(PROMPT):
Each record that comes next should be output exactly; pictures do not belong in the copy.
######
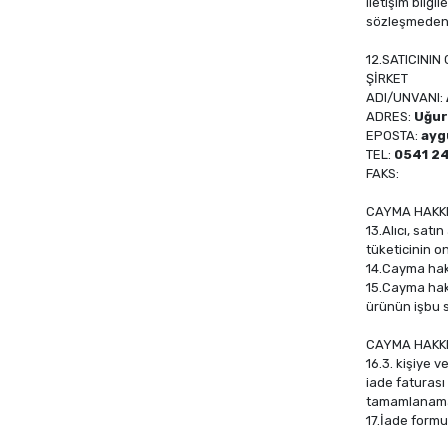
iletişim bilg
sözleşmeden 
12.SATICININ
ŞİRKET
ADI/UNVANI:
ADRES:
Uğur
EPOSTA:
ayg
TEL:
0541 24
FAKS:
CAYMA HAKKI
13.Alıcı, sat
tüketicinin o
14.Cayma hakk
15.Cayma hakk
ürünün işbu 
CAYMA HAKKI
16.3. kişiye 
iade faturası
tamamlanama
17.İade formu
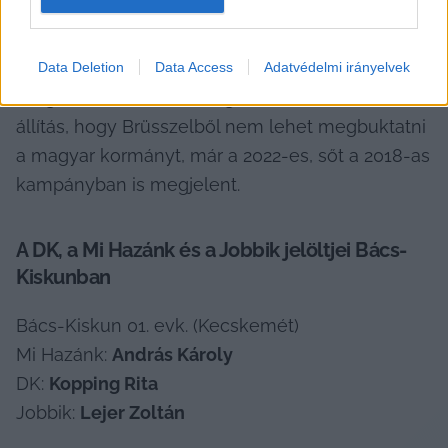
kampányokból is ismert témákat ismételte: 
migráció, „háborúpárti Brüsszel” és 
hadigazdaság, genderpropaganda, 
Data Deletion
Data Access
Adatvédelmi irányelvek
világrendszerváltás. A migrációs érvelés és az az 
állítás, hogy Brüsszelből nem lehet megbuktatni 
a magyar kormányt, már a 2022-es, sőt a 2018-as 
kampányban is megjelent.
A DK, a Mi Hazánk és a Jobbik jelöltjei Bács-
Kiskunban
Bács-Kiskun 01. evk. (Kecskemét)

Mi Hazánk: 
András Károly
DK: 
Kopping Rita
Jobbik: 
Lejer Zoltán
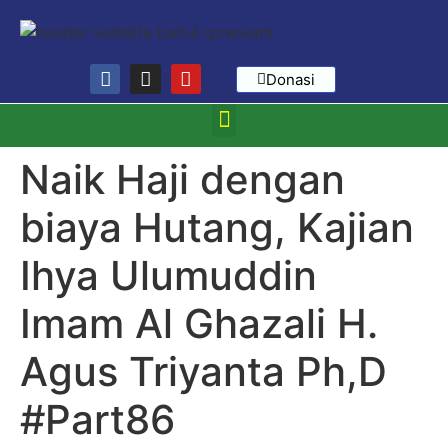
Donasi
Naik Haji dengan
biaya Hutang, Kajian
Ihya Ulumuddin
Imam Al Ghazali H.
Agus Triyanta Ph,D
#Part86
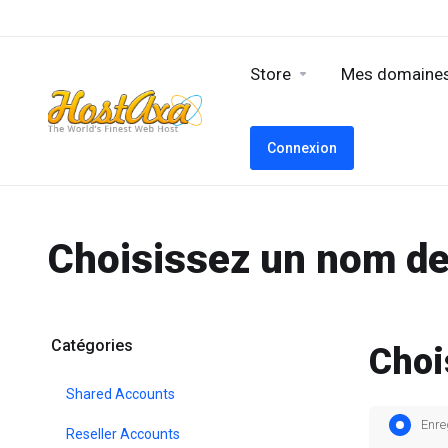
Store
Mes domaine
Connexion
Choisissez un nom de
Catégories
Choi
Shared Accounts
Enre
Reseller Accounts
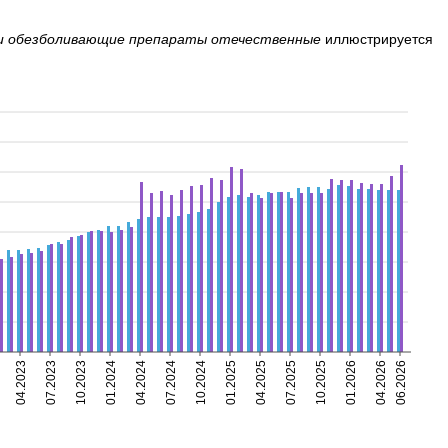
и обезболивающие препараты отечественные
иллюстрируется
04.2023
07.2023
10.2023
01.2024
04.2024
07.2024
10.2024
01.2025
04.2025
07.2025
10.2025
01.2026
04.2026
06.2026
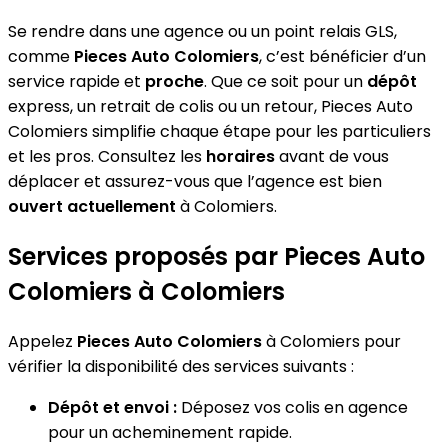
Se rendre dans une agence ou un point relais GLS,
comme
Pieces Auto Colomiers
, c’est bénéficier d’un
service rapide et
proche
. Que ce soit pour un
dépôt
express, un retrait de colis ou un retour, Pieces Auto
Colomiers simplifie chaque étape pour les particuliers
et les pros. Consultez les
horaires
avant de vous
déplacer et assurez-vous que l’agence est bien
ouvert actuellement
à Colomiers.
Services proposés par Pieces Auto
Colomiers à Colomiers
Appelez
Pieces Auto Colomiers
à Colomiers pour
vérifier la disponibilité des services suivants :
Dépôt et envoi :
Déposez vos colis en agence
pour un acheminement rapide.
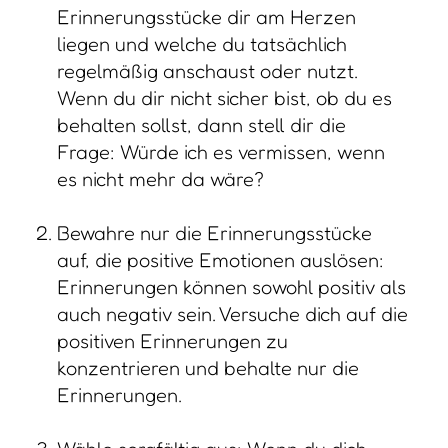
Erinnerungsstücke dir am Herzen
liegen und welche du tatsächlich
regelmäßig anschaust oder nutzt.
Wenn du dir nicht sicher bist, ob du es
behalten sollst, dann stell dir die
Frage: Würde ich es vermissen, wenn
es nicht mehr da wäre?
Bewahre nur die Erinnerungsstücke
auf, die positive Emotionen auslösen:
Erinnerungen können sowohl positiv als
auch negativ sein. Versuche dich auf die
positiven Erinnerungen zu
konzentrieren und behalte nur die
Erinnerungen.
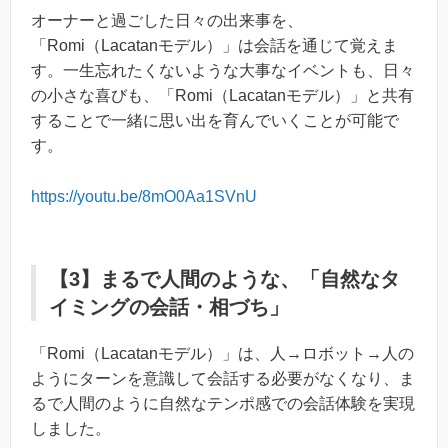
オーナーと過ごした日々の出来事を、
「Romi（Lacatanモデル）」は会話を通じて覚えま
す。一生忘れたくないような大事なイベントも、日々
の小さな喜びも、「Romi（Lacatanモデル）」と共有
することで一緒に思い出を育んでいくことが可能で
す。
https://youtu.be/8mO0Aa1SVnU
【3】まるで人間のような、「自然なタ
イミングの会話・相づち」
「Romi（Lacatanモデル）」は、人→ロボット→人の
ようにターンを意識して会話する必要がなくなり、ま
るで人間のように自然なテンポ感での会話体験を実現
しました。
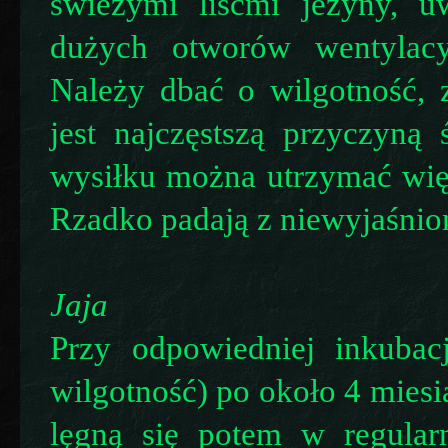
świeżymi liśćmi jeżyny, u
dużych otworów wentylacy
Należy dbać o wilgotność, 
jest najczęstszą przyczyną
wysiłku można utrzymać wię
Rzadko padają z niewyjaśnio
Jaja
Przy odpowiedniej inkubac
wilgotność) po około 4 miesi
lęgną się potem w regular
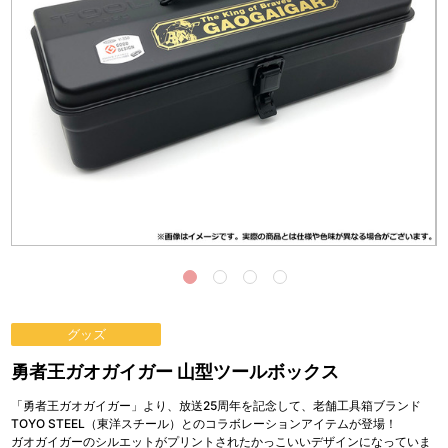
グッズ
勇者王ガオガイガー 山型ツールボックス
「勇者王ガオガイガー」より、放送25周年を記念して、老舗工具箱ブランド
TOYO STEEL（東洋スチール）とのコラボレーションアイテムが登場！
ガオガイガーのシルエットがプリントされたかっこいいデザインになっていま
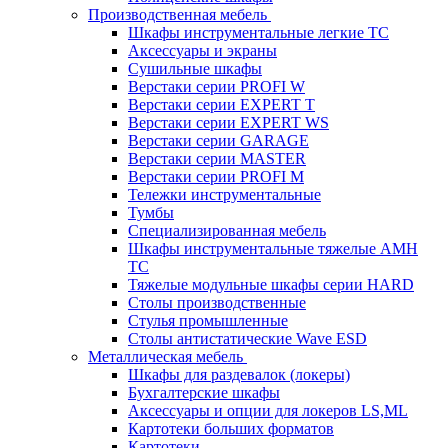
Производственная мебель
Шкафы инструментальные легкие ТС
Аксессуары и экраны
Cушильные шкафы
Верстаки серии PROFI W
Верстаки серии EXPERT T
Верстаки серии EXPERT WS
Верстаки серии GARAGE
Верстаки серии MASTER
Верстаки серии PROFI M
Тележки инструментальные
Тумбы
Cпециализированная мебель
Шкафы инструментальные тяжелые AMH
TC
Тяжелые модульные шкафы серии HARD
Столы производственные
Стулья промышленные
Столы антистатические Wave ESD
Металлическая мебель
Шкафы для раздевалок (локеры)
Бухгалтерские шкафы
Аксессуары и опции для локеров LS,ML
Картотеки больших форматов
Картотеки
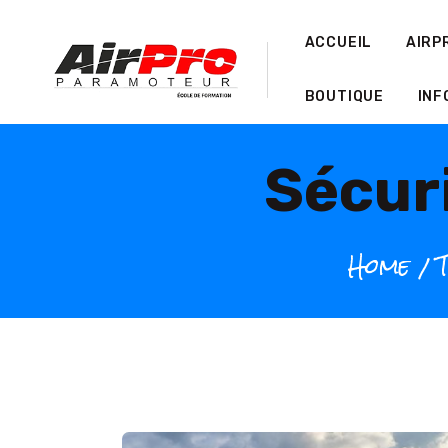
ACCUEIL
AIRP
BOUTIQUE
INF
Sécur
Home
######
(EXERCISE ANSWER):
iletişim bilg
sözleşmeden 
12.SATICININ
ŞİRKET
ADI/UNVANI:
ADRES:
Uğur
EPOSTA:
ayg
TEL:
0541 24
FAKS:
CAYMA HAKKI
13.Alıcı, sat
tüketicinin o
14.Cayma hakk
15.Cayma hakk
ürünün işbu 
CAYMA HAKKI
16.3. kişiye 
iade faturası
tamamlanama
17.İade formu
kampányokból is ismert témákat ismételte: 
migráció, „háborúpárti Brüsszel” és 
hadigazdaság, genderpropaganda, 
Data Deletion
Data Access
Adatvédelmi irányelvek
világrendszerváltás. A migrációs érvelés és az az 
állítás, hogy Brüsszelből nem lehet megbuktatni 
a magyar kormányt, már a 2022-es, sőt a 2018-as 
kampányban is megjelent.
A DK, a Mi Hazánk és a Jobbik jelöltjei Bács-
Kiskunban
Bács-Kiskun 01. evk. (Kecskemét)

Mi Hazánk: 
András Károly
DK: 
Kopping Rita
Jobbik: 
Lejer Zoltán
Donasi
Naik Haji dengan
biaya Hutang, Kajian
Ihya Ulumuddin
Imam Al Ghazali H.
Agus Triyanta Ph,D
#Part86
Store
Mes domaine
Connexion
Choisissez un nom de
Catégories
Choi
Shared Accounts
Enre
Reseller Accounts
и обезболивающие препараты отечественные
иллюстрируется
04.2023
07.2023
10.2023
01.2024
04.2024
07.2024
10.2024
01.2025
04.2025
07.2025
10.2025
01.2026
04.2026
06.2026
Se rendre dans une agence ou un point relais GLS,
comme
Pieces Auto Colomiers
, c’est bénéficier d’un
service rapide et
proche
. Que ce soit pour un
dépôt
express, un retrait de colis ou un retour, Pieces Auto
Colomiers simplifie chaque étape pour les particuliers
et les pros. Consultez les
horaires
avant de vous
déplacer et assurez-vous que l’agence est bien
ouvert actuellement
à Colomiers.
Services proposés par Pieces Auto
Colomiers à Colomiers
Appelez
Pieces Auto Colomiers
à Colomiers pour
vérifier la disponibilité des services suivants :
Dépôt et envoi :
Déposez vos colis en agence
pour un acheminement rapide.
Erinnerungsstücke dir am Herzen
liegen und welche du tatsächlich
regelmäßig anschaust oder nutzt.
Wenn du dir nicht sicher bist, ob du es
behalten sollst, dann stell dir die
Frage: Würde ich es vermissen, wenn
es nicht mehr da wäre?
Bewahre nur die Erinnerungsstücke
auf, die positive Emotionen auslösen:
Erinnerungen können sowohl positiv als
auch negativ sein. Versuche dich auf die
positiven Erinnerungen zu
konzentrieren und behalte nur die
Erinnerungen.
オーナーと過ごした日々の出来事を、
「Romi（Lacatanモデル）」は会話を通じて覚えま
す。一生忘れたくないような大事なイベントも、日々
の小さな喜びも、「Romi（Lacatanモデル）」と共有
することで一緒に思い出を育んでいくことが可能で
す。
https://youtu.be/8mO0Aa1SVnU
【3】まるで人間のような、「自然なタ
イミングの会話・相づち」
「Romi（Lacatanモデル）」は、人→ロボット→人の
ようにターンを意識して会話する必要がなくなり、ま
るで人間のように自然なテンポ感での会話体験を実現
しました。
świeżymi liśćmi jeżyny, u
dużych otworów wentylacy
Należy dbać o wilgotność, 
jest najczęstszą przyczyną
wysiłku można utrzymać wię
Rzadko padają z niewyjaśnio
Jaja
Przy odpowiedniej inkubac
wilgotność) po około 4 miesi
lęgną się potem w regular
グッズ
勇者王ガオガイガー 山型ツールボックス
「勇者王ガオガイガー」より、放送25周年を記念して、老舗工具箱ブランド
TOYO STEEL（東洋スチール）とのコラボレーションアイテムが登場！
ガオガイガーのシルエットがプリントされたかっこいいデザインになっていま
Производственная мебель
Шкафы инструментальные легкие ТС
Аксессуары и экраны
Cушильные шкафы
Верстаки серии PROFI W
Верстаки серии EXPERT T
Верстаки серии EXPERT WS
Верстаки серии GARAGE
Верстаки серии MASTER
Верстаки серии PROFI M
Тележки инструментальные
Тумбы
Cпециализированная мебель
Шкафы инструментальные тяжелые AMH
TC
Тяжелые модульные шкафы серии HARD
Столы производственные
Стулья промышленные
Столы антистатические Wave ESD
Металлическая мебель
Шкафы для раздевалок (локеры)
Бухгалтерские шкафы
Аксессуары и опции для локеров LS,ML
Картотеки больших форматов
Картотеки
ACCUEIL
AIRP
BOUTIQUE
INF
Sécur
Home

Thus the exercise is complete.